CONFIGURATION AND ENVIRONMENT

This module should run under any Perl from 5.6.0 onward. There are no special environment or configuration concerns to address. In the future, an XS plugin will be implemented, and at that time there may be additional configuration details in this section.

DEPENDENCIES

This module uses Exporter and Scalar::Util, both of which are core modules. Installation requires Test::More, which is also a core module.

INCOMPATIBILITIES

This module hasn't been tested on Perl versions that predate Perl 5.6.0.

AUTHOR

David Oswald, <davido at cpan.org>

If the documentation fails to answer your question, or if you have a comment or suggestion, send me an email.

DIAGNOSTICS

BUGS AND LIMITATIONS

Please report any bugs or feature requests to bug-list-binarysearch at rt.cpan.org, or through the web interface at http://rt.cpan.org/NoAuth/Bugs.html?Dist=List-BinarySearch. I will be notified, and then you'll automatically be notified of progress on your bug as I make changes.

SUPPORT

You can find documentation for this module with the perldoc command.

    perldoc List::BinarySearch

This module is maintained in a public repo at Github. You may look for information at:

ACKNOWLEDGEMENTS

Thank-you to Max Maischein (Corion) for being a willing and helpful sounding board on API issues, and for spotting some POD problems.

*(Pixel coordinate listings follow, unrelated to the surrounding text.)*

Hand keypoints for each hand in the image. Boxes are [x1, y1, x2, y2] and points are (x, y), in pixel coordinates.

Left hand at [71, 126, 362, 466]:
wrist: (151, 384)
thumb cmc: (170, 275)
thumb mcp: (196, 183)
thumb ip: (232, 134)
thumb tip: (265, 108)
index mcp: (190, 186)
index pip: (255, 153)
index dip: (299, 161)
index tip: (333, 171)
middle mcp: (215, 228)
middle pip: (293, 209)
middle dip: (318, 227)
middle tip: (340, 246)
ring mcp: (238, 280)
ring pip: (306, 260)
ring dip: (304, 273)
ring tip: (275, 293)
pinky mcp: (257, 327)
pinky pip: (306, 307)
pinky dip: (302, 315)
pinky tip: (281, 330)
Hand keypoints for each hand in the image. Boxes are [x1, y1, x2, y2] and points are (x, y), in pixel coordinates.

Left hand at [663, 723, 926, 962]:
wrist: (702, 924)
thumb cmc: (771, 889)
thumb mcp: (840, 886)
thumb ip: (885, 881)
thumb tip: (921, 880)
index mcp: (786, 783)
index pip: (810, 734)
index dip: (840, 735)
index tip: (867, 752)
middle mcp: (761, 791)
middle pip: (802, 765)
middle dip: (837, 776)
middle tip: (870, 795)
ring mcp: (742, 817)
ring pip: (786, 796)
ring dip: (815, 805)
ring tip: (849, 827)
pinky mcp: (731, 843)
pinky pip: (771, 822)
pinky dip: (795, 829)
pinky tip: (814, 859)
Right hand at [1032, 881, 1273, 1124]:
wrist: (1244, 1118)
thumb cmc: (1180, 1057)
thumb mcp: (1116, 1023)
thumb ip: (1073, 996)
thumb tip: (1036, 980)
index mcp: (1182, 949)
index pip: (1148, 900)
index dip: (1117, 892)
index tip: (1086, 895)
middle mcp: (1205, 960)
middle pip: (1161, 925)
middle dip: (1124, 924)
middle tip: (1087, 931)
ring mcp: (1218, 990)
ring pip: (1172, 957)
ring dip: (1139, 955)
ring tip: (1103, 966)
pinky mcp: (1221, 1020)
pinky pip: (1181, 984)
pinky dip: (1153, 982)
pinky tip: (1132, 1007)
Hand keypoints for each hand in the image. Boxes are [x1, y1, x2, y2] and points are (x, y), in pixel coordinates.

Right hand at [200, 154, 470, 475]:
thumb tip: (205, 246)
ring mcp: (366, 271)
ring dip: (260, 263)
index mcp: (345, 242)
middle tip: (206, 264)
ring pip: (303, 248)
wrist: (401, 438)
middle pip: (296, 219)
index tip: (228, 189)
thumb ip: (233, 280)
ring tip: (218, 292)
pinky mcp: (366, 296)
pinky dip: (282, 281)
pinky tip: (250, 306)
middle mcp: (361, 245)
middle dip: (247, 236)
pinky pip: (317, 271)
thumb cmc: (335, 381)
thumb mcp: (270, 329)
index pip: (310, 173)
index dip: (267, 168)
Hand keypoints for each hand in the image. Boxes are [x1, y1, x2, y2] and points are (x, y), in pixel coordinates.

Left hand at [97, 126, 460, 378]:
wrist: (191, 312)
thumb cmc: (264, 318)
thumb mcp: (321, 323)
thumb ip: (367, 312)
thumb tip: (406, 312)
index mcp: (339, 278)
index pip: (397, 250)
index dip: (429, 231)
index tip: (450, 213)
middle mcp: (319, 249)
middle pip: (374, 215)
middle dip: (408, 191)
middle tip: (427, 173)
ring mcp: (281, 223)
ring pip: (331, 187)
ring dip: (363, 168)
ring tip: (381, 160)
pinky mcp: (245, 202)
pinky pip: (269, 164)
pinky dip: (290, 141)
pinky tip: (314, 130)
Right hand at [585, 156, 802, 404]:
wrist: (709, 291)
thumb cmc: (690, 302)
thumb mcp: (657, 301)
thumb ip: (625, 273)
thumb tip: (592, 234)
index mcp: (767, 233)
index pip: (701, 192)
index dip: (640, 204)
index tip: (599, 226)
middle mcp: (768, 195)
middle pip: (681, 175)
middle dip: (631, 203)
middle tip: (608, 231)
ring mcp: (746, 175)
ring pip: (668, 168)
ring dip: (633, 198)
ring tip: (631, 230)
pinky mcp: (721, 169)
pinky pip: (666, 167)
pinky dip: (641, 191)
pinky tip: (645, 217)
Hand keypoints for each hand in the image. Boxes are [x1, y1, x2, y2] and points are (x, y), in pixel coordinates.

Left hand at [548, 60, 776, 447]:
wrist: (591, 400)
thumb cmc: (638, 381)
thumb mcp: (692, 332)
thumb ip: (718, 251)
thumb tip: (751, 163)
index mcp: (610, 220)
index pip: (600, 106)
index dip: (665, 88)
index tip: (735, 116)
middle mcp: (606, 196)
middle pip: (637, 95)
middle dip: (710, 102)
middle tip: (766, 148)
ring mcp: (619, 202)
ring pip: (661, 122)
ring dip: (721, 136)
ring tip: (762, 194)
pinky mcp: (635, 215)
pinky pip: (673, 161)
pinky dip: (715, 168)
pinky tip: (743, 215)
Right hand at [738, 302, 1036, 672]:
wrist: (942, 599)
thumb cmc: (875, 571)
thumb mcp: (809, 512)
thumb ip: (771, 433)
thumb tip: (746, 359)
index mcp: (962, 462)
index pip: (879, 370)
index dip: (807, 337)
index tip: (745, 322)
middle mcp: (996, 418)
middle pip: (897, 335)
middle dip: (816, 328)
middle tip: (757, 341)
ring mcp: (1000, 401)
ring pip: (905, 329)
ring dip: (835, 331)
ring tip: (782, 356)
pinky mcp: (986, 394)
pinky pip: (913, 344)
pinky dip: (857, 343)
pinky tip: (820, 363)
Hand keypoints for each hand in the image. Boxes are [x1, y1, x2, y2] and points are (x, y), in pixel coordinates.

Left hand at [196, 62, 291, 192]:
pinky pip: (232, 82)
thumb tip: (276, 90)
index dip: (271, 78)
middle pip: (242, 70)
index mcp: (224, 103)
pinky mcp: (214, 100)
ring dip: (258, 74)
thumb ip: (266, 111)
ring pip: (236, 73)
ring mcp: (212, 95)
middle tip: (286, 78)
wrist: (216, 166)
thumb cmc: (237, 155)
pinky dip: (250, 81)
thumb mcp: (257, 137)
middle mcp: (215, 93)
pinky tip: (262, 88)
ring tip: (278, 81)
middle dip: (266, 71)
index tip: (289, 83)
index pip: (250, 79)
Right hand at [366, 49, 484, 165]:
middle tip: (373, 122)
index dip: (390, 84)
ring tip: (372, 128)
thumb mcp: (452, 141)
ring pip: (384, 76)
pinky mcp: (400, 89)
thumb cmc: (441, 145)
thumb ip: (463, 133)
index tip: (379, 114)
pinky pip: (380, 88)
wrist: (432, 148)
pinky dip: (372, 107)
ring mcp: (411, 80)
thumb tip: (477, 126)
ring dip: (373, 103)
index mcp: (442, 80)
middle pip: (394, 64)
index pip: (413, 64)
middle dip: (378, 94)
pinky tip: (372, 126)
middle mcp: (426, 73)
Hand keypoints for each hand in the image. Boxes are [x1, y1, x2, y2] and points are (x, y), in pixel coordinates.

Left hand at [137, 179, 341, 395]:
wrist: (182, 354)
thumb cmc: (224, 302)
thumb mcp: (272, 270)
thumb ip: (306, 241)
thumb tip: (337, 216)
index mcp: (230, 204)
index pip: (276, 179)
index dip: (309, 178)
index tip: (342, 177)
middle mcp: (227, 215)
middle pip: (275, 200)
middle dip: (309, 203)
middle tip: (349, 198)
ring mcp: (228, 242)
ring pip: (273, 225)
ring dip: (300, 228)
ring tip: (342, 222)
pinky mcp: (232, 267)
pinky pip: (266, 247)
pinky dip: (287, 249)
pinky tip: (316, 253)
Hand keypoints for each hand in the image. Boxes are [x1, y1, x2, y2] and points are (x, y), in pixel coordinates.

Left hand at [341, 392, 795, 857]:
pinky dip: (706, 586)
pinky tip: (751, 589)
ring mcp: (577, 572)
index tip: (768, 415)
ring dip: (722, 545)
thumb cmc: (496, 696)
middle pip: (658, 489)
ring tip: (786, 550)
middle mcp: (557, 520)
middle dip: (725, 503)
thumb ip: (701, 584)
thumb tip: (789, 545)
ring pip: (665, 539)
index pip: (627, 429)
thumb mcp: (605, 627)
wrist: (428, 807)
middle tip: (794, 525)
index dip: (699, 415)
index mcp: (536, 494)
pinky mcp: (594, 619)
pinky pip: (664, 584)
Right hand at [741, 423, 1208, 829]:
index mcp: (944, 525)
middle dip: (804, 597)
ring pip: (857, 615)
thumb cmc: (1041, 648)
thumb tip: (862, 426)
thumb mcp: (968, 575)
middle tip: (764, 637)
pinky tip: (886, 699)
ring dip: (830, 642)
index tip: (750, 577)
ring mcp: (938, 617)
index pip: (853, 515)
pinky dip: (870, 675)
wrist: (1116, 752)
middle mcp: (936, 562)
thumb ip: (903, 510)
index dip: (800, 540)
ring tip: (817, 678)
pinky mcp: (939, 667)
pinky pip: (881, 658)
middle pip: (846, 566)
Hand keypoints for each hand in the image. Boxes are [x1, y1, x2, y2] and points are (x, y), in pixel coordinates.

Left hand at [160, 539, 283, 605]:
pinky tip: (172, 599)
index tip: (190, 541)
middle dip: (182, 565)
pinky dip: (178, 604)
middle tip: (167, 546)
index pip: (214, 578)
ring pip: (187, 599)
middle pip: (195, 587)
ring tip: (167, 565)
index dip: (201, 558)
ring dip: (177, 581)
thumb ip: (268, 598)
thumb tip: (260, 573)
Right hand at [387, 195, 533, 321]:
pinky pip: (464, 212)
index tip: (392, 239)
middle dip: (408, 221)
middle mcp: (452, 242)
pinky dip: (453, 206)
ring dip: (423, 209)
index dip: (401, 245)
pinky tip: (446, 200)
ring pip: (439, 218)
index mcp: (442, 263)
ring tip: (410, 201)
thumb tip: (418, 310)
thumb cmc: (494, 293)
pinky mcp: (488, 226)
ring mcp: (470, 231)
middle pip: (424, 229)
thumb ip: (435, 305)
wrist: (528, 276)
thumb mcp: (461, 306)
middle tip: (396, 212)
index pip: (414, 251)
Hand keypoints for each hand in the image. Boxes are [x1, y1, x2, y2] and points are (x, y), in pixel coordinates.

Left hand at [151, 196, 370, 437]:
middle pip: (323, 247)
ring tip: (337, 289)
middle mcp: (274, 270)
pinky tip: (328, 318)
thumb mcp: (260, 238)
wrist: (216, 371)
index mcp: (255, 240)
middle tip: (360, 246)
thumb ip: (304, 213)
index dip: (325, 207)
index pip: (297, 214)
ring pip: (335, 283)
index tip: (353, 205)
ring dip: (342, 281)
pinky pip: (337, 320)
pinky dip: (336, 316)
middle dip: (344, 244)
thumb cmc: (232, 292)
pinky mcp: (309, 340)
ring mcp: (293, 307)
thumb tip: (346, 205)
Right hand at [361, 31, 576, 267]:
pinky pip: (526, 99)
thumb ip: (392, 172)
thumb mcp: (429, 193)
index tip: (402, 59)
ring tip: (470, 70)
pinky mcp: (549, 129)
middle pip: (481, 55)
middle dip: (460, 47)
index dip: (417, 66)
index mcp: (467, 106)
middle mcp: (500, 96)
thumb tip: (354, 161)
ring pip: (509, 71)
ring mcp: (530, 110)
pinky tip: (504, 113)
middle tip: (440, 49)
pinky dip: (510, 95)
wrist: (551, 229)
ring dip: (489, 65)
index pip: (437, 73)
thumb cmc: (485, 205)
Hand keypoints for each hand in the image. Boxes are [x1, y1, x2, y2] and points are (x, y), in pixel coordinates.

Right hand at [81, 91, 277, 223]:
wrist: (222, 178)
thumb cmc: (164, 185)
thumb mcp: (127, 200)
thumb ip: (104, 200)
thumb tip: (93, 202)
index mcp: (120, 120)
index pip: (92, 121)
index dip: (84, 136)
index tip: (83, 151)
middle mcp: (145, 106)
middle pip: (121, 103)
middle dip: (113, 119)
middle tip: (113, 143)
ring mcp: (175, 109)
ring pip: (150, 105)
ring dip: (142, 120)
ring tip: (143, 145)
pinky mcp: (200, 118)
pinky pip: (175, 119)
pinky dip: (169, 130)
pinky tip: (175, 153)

Mastering Algorithms with Perl, from O'Reilly: for the inspiration (and much of the code) behind the positional and ranged searches. Quoting MAwP: "...the binary search was first documented in 1946 but the first algorithm that worked for all sizes of array was not published until 1962." (A summary of a passage from Knuth: Sorting and Searching, 6.2.1.)

Necessity, who is the mother of invention. -- plato.

Although the basic idea of binary search is comparatively straightforward, the details can be surprisingly tricky... -- Donald Knuth

LICENSE AND COPYRIGHT

Copyright 2012 David Oswald.

This program is free software; you can redistribute it and/or modify it under the terms of either: the GNU General Public License as published by the Free Software Foundation; or the Artistic License.